According to the Typeclassopedia (among other sources), Applicative logically belongs between Monad and Pointed (and thus Functor) in the type class hierarchy, so we would ideally have something like this if the Haskell prelude were written today:
class Functor f where
fmap :: (a -> b) -> f a -> f b
class Functor f => Pointed f where
pure :: a -> f a
class Pointed f => Applicative f where
(<*>) :: f (a -> b) -> f a -> f b
class Applicative m => Monad m where
-- either the traditional bind operation
(>>=) :: (m a) -> (a -> m b) -> m b
-- or the join operation, which together with fmap is enough
join :: m (m a) -> m a
-- or both with mutual default definitions
f >>= x = join ((fmap f) x)
join x = x >>= id
-- with return replaced by the inherited pure
-- ignoring fail for the purposes of discussion
(Where those default definitions were re-typed by me from the explanation at Wikipedia, errors being my own, but if there are errors it is at least in principle possible.)
As the libraries are currently defined, we have:
liftA :: (Applicative f) => (a -> b) -> f a -> f b
liftM :: (Monad m) => (a -> b) -> m a -> m b
and:
(<*>) :: (Applicative f) => f (a -> b) -> f a -> f b
ap :: (Monad m) => m (a -> b) -> m a -> m b
Note the similarity between these types within each pair.
My question is: are liftM (as distinct from liftA) and ap (as distinct from <*>), simply a result of the historical reality that Monad wasn't designed with Pointed and Applicative in mind? Or are they in some other behavioral way (potentially, for some legal Monad definitions) distinct from the versions that only require an Applicative context?

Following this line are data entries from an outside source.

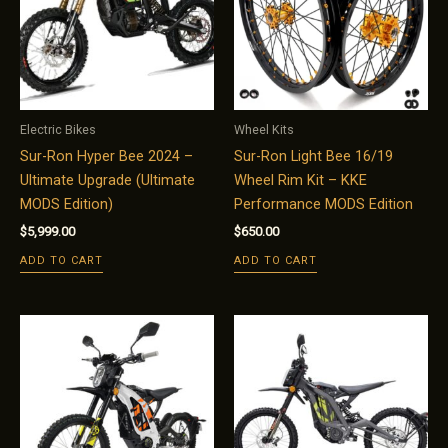
Electric Bikes
Wheel Kits
Sur-Ron Hyper Bee 2024 –
Sur-Ron Light Bee 16/19
Ultimate Upgrade (Ultimate
Wheel Rim Kit – KKE
MODS Edition)
Performance MODS Edition
$
5,999.00
$
650.00
ADD TO CART
ADD TO CART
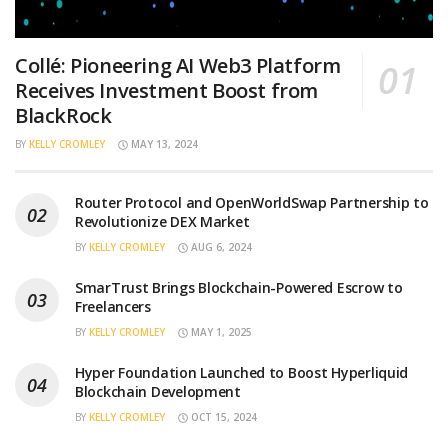
Collé: Pioneering AI Web3 Platform
Receives Investment Boost from
BlackRock
BY
KELLY CROMLEY
MAY 13, 2024
Router Protocol and OpenWorldSwap Partnership to
Revolutionize DEX Market
BY
KELLY CROMLEY
AUG 6, 2024
SmarTrust Brings Blockchain-Powered Escrow to
Freelancers
BY
KELLY CROMLEY
MAY 1, 2025
Hyper Foundation Launched to Boost Hyperliquid
Blockchain Development
BY
KELLY CROMLEY
OCT 15, 2024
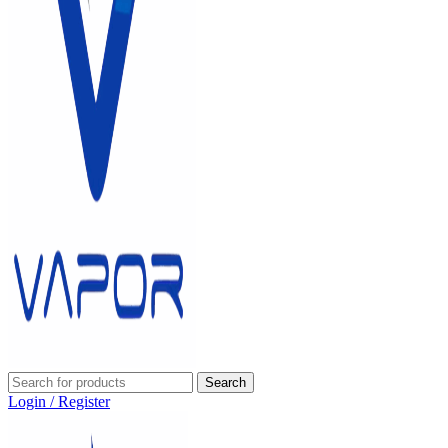
Search
Login / Register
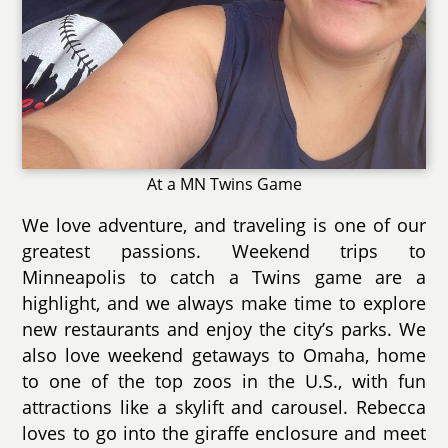
At a MN Twins Game
We love adventure, and traveling is one of our
greatest passions. Weekend trips to
Minneapolis to catch a Twins game are a
highlight, and we always make time to explore
new restaurants and enjoy the city’s parks. We
also love weekend getaways to Omaha, home
to one of the top zoos in the U.S., with fun
attractions like a skylift and carousel. Rebecca
loves to go into the giraffe enclosure and meet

If they are distinct, could you provide a simple set of definitions (obeying the laws required of Monad, Applicative, Pointed, and Functor definitions described in the Typeclassopedia and elsewhere but not enforced by the type system) for which liftA and liftM behave differently?
Alternatively, if they are not distinct, could you prove their equivalence using those same laws as premises?
liftA, liftM, fmap, and . should all be the same function, and they must be if they satisfy the functor law:
fmap id = id
However, this is not checked by Haskell.
Now for Applicative. It's possible for ap and <*> to be distinct for some functors simply because there could be more than one implementation that satisfies the types and the laws. For example, List has more than one possible Applicative instance. You could declare an applicative as follows:
instance Applicative [] where
(f:fs) <*> (x:xs) = f x : fs <*> xs
_ <*> _ = []
pure = repeat
The ap function would still be defined as liftM2 id, which is the Applicative instance that comes for free with every Monad. But here you have an example of a type constructor having more than one Applicative instance, both of which satisfy the laws. But if your monads and your applicative functors disagree, it's considered good form to have different types for them. For example, the Applicative instance above does not agree with the monad for [], so you should really say newtype ZipList a = ZipList [a] and then make the new instance for ZipList instead of [].
They can differ, but they shouldn't.
They can differ because they can have different implementations: one is defined in an instance Applicative while the other is defined in an instance Monad. But if they indeed differ, then I'd say the programmer who wrote those instances wrote misleading code.
You are right: the functions exist as they do for historical reasons. People have strong ideas about how things should have been.